雑感:古典化する旧「現代」思想


前回のアーティクルとの関連で旧「現代」思想話をもう一つ。今度はデリダについてだけれど、これも先のフーコー論に似て、その思想世界の一端を見通しよくしてくれる小著を読了した。パトリック・ロレド『ジャック・デリダ−−動物性の政治と倫理』(Patrick Llored, Jacques Derrida : Politique et éthique de l’animalité, Sils Maria, 2012)。もともとこれは「5つのコンセプト」という叢書のシリーズ(入門書として企画されているみたいだ)らしく、デリダの動物性の議論に関する5つのコンセプトを挙げて、その思想の全体像をたぐり寄せるという、ちょっとした荒技のような妙味を感じさせる。西欧における人間の象徴世界の存立基盤をなしているのは、「動物」もしくは「動物的なもの」、あるいは「動物性」を放逐・排除するプロセスであり、そうした一種の「暴力」を通じてこそ、人は主体として君臨し、法とモラルの世界をわがものにできる……そのことをデリダは様々に変奏し暴いていくのだというわけだが、全体の記述は良い意味でストレートで、デリダの研究書によくある衒いや迷いがあまり感じられない。それだけにとても「見通しの利く」概説書になっている気がする。こうした多少とも「見通しのよい」概説書が出るというのは、それだけ多くの研究が蓄積されてきたことの現れなのだろうけど、それだけ旧「現代」思想が古典化してきたということなのかもしれない。

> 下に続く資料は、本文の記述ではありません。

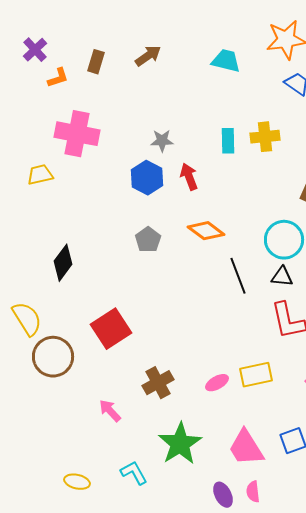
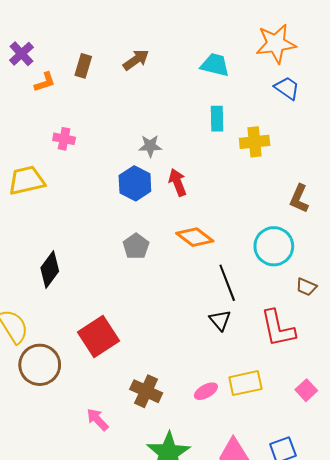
pink cross: (77, 134) -> (64, 139), size x0.5
cyan rectangle: (228, 141) -> (217, 119), moved
yellow trapezoid: (40, 175) -> (27, 180), size x1.4
black triangle: (282, 277) -> (220, 320), moved, turned 45
brown cross: (158, 383) -> (146, 391), turned -36

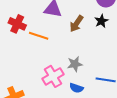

「誤読」の哲学 ドゥルーズ、フーコーから中世哲学へでも、ある意味それはとても喜ばしいことではある。なにしろ、道なき道のようにも見えた膨大なテキストの森を、どこぞの高台から俯瞰することがようやく可能になってきたということだから。けれども、そうした思想をもっと同時代的でヴィヴィッドなものとして受け止めざるを得なかった旧世代(個人的には私もそちら側なんだよなあ)からすると、そんな迷走体験から高台へと、なかなか自覚的にすんなりと移動することはむずかしい(かな?苦笑)。最近出た山内志朗『「誤読」の哲学 ドゥルーズ、フーコーから中世哲学へ』(青土社、2013)を読み始めたところなのだけれど、これなども、そうした抵抗感のようなものを如実に感じさせる。森の中をあえて進もうとしてきた著者の気概そのものが文章に滲んでいて、どこか共感と覚えると同時に、改めてその苦行の一端(著者の苦行は半端ではなかろう……)をまざまざと見る思いがして辛いものがないでもない……(同書の中身についてのメモなどはまた改めて)。